The section 469 tax code passive activity rules don't apply to this situation, so things like material participation and less than 7 days average stay don't apply at all in this situation because instead 280A of the tax code determines how the tax loss is treated. 

 

The 280A tax code limits the deductions you can take on the property if your personal use of the property is more than 14 days in a year, and your personal use is also more than 10% of the number of days it was rented that year.   This is what is called a "mixed-use" property, which in this case refers to a property that is a mix of personal and rental use where the personal use exceeds those limits above.  This is when the section 469 passive activity loss limits no longer apply, and the 280A tax code limits apply instead.

 

If your personal use is over that 14 days and also that 10% line, then certain types of expenses are limited only to your amount of rental income.  And TurboTax will, in that case, correctly reduce expenses like depreciation, property taxes, and mortgage interest if your expenses exceed the amount of rental income.   

 

But there are other types of expenses that are considered to be "direct" expenses that don't get reduced based on the amount of personal use.   These would be expenses that have to do with the business of owning the rental and not expenses for the property itself, such as advertising, legal fees, and property management fees.  If you have a significant amount of those types of fees, those actually can still exceed your rental income and you can still end up with a rental loss to report. 

 

What's really interesting is in this situation where you have a "mixed-use" property with a significant amount of personal use, the passive activity losses of section 469 of the tax code no longer apply and section 280A of the tax code applies instead.  And so you can actually have situations where your personal use of the property allows expenses to offset your other income that normally would be limited by the passive activity rules.  It sounds like that may be happening in your situation.

David O

We rented our vacation property for 100 days and used it for 21 days. The loss should not be deductible but turbo tax is deducting it. Did I answer a question wrong?


@taxmodern wrote:

property taxes, and mortgage interest


 

Unfortunately, I think TurboTax handles those incorrectly.

 

The last I checked, when there is enough personal use, the program allows the full rental portion of the deduction, regardless if those expenses are "otherwise allowable" or not.  While those can allow a loss if a taxpayer is Itemizing and those amounts would be a deduction (under any limits) - aka "otherwise allowable", TurboTax allows the loss regardless if the taxpayer Itemizes or if they would have been deductible or not.

## Listed entries
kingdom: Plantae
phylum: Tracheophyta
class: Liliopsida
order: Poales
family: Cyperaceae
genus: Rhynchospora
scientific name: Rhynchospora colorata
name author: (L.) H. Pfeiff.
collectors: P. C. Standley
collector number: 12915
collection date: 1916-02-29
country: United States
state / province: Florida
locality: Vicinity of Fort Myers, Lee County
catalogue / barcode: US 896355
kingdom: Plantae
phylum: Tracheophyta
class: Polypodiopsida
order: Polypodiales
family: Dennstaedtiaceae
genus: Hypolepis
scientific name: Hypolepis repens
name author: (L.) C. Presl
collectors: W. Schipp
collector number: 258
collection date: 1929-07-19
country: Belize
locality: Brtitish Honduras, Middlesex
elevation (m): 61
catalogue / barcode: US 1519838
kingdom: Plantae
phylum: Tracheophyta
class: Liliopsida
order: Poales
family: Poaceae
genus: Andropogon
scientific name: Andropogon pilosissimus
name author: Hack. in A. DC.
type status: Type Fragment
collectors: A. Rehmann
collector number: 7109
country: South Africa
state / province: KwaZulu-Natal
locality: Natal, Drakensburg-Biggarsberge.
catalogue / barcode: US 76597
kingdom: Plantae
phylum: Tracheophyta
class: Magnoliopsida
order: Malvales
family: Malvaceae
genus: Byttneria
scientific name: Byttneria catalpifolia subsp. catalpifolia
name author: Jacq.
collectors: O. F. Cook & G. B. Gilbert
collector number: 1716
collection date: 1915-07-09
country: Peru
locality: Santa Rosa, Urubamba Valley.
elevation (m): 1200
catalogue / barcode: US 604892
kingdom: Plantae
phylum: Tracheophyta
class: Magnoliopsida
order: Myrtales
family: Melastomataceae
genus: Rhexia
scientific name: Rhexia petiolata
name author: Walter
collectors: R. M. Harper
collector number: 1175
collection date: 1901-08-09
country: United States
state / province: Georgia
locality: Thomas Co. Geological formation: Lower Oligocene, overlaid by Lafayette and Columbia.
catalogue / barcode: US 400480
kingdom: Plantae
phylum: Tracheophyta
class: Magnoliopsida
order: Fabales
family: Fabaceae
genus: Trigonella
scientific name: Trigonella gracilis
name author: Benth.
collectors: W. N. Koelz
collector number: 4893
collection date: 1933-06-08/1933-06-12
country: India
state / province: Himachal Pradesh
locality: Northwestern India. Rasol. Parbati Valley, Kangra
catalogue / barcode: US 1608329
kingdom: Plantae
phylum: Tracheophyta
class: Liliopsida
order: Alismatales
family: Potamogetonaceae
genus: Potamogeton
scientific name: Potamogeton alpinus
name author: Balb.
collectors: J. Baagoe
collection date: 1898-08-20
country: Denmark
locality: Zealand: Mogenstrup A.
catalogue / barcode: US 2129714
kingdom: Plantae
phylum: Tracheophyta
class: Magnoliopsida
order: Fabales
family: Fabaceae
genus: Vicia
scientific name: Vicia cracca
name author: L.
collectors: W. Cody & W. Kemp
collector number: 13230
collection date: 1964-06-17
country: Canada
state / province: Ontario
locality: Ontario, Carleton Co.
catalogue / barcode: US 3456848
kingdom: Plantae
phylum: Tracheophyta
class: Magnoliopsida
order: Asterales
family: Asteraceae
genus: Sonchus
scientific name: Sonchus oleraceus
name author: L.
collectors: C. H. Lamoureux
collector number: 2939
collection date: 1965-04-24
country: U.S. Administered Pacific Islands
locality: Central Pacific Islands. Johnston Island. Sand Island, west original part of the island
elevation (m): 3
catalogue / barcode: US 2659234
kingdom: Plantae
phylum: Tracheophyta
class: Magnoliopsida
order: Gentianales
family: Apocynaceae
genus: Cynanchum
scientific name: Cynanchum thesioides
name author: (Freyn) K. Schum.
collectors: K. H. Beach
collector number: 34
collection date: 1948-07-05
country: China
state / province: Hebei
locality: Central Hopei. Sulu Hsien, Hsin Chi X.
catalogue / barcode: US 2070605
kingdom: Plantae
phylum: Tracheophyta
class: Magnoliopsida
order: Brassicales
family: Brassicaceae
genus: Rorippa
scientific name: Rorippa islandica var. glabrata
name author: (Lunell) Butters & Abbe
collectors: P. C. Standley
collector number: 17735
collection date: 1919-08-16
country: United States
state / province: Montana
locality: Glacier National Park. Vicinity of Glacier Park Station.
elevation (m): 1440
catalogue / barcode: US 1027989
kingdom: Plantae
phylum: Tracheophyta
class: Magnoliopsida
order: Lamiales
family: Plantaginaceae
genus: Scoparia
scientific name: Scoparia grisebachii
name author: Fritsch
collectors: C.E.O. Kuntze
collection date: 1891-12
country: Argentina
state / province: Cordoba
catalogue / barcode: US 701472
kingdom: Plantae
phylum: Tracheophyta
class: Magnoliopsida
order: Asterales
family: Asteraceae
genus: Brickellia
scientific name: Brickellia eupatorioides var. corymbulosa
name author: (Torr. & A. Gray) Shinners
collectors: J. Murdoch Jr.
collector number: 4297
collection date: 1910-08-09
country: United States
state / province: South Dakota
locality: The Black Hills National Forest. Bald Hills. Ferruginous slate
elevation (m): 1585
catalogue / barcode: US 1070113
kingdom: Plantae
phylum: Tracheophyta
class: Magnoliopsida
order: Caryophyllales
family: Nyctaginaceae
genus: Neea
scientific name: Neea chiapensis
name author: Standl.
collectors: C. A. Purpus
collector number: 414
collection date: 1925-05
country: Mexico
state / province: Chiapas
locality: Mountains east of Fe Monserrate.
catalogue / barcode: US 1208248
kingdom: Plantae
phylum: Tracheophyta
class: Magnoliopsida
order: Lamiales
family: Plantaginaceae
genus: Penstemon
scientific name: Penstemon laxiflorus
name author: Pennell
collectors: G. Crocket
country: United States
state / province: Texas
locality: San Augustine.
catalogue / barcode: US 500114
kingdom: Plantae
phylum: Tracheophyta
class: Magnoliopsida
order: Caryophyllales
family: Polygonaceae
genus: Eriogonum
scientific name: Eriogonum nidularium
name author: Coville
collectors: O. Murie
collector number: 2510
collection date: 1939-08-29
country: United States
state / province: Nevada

## Required tasks
• A. From the discussion of mixed-use rental property, list the examples given of "direct" expenses that are not reduced based on personal use.
• B. According to the discussion of mixed-use rental property, how much personal use brings a property under the 280A limits?

## Expected results
• A.
Advertising
Legal fees
Property management fees

• B. Personal use of more than 14 days in a year that is also more than 10% of the number of days the property was rented that year.